We utilizing Linux Realtime and currently looking at writing custom processes running on Cuda GPU's for our models.

We do some nitfy tricks to limit resource consumption on our servers like CPU shielding/processor affinity, IRQ balance, splitting order entry nics, and market data nics etc..

The low latency game is very expensive but if you are willing to invest in the infrastructure and people you can still make a lot of money!!
 
Wallstyouth - Nice points

Which approch do you use ? Non-blocking IO or Multithreading ?
 
Wallstyouth - Nice points

Which approch do you use ? Non-blocking IO or Multithreading ?

It varies amongst the various teams but my official take on this which I've had many design discussions in the past has been that the fastest sockets code uses non-blocking sockets and select to multiplex them.

You can put together something that will saturate a LAN connection without putting any strain on the CPU. The trouble is that an app written this way cant do much of anything else - it needs to be ready to shuffle bytes around at all times.Assuming that your app is actually supposed to do something more than that, threading is the optimal solution, (and using non-blocking sockets will be faster than using blocking sockets).

Unfortunately, threading support in Unixes varies both in API and quality. So the normal Unix solution is to fork a subprocess to deal with each connection. The overhead for this is significant (and dont do this on Windows - the overhead of process creation is enormous there). It also means that unless each subprocess is completely independent, youll need to use another form of IPC, say a pipe, or shared memory and semaphores, to communicate between the parent and child processes. Even though blocking sockets are somewhat slower than non-blocking, in many cases they are the right solution. After all, if your app is driven by the data it receives over a socket, theres not much sense in complicating the logic just so your app can wait on select instead of recv.

I know I probably didnt fully answer your question but its really depends on the magnitude of the problem and what your trying to solve.
 
A new technique exploits geography to maximize high-frequency trading opportunities between markets.

But two scientists have devised a new technique to exploit geography in high-frequency trading and minimize the delays inherent in data transmission, even at the speed of light. "At the highest level, rather than delivering orders for execution at a trading center like New York or London, the idea is to utilize a third location that is intermediate to two geographic cities and use it as a coordinator of trading between the first two," says Alex Wissner-Gross, a research affiliate at the Massachusetts Institute of Technology Media Laboratory.

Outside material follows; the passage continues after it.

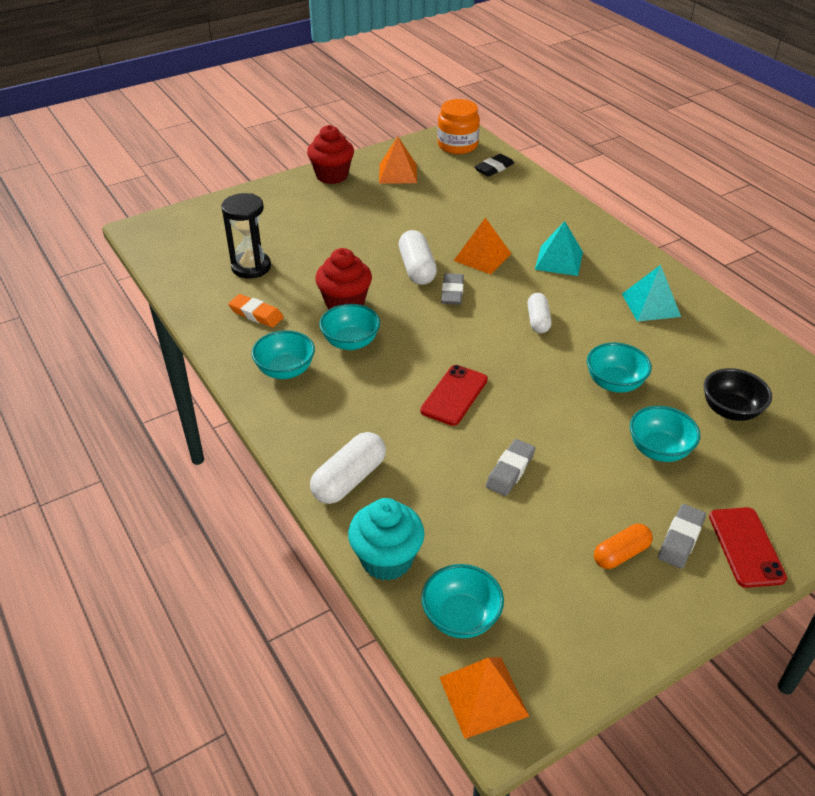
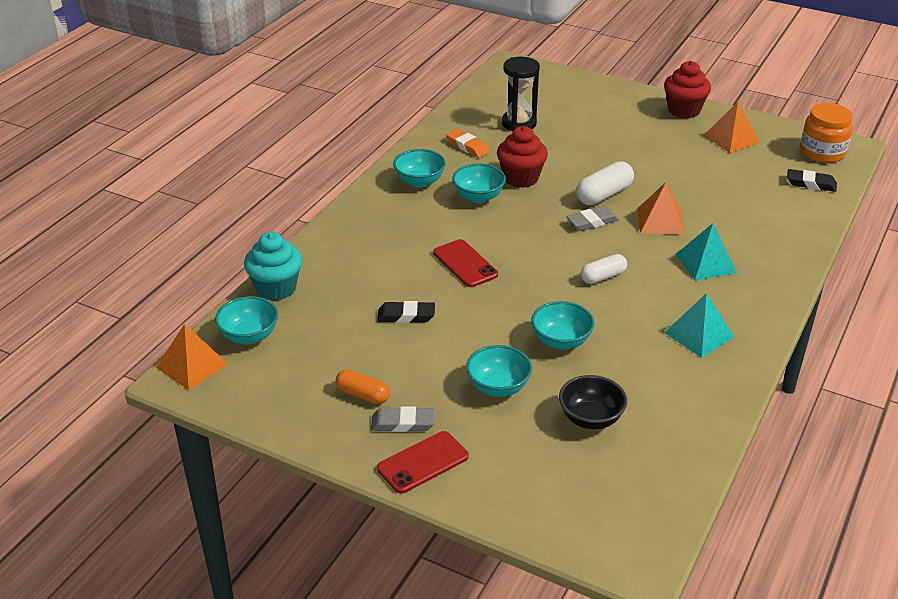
camera: 60 degrees right, 5 degrees down
(256, 314) = (467, 146): orange eraser -> orange eraser turned 45 degrees counterclockwise
(349, 479) = (336, 247): white capsule -> none
(454, 395) = (465, 264): red phone -> red phone turned 60 degrees clockwise
(510, 470) = (406, 316): grey eraser -> black eraser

Together with Cameron Freer, a junior researcher in the department of Mathematics at the University of Hawaii, Wissner-Gross examined pairs of 52 exchanges located around the world. "If you have some stocks traded on the New York Stock Exchange and the London Stock Exchange, but more heavily in New York, you will want to be located between the two cities, but closer to New York," Freer explains. "You want to be where ... you have the largest short-term discrepancy in prices," he says, adding, if pricing is much higher in London, for example, a trader will want to buy at the New York price and sell at the London price.